### Instructions to follow
When you reach the line with "potted plant: none" in the listing below, transcribe it and each line after it up to and including the line with "book: none [520,351,704,424]", exactly and with nothing else.

——

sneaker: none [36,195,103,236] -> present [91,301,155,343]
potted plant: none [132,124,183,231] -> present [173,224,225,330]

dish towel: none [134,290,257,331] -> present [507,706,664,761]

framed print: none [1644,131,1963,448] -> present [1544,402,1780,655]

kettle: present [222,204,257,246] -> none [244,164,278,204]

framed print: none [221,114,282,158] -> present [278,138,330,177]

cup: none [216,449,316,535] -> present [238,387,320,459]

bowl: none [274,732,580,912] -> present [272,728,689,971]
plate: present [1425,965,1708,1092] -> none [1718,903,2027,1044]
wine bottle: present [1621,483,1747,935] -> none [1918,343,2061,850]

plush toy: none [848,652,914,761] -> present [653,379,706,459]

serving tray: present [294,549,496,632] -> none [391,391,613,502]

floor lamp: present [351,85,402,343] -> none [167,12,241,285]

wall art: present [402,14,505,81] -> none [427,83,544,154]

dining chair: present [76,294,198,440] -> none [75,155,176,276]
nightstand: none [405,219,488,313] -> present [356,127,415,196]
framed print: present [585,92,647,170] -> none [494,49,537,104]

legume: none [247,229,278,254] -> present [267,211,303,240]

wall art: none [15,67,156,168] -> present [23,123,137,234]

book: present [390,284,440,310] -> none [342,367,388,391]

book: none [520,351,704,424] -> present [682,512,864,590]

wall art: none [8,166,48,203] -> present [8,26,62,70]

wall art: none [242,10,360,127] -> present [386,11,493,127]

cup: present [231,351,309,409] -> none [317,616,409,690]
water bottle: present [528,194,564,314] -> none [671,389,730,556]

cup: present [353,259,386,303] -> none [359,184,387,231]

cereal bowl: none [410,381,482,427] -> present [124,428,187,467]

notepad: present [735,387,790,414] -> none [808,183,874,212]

——

### Exercise result
potted plant: none [132,124,183,231] -> present [173,224,225,330]

dish towel: none [134,290,257,331] -> present [507,706,664,761]

framed print: none [1644,131,1963,448] -> present [1544,402,1780,655]

kettle: present [222,204,257,246] -> none [244,164,278,204]

framed print: none [221,114,282,158] -> present [278,138,330,177]

cup: none [216,449,316,535] -> present [238,387,320,459]

bowl: none [274,732,580,912] -> present [272,728,689,971]
plate: present [1425,965,1708,1092] -> none [1718,903,2027,1044]
wine bottle: present [1621,483,1747,935] -> none [1918,343,2061,850]

plush toy: none [848,652,914,761] -> present [653,379,706,459]

serving tray: present [294,549,496,632] -> none [391,391,613,502]

floor lamp: present [351,85,402,343] -> none [167,12,241,285]

wall art: present [402,14,505,81] -> none [427,83,544,154]

dining chair: present [76,294,198,440] -> none [75,155,176,276]
nightstand: none [405,219,488,313] -> present [356,127,415,196]
framed print: present [585,92,647,170] -> none [494,49,537,104]

legume: none [247,229,278,254] -> present [267,211,303,240]

wall art: none [15,67,156,168] -> present [23,123,137,234]

book: present [390,284,440,310] -> none [342,367,388,391]

book: none [520,351,704,424] -> present [682,512,864,590]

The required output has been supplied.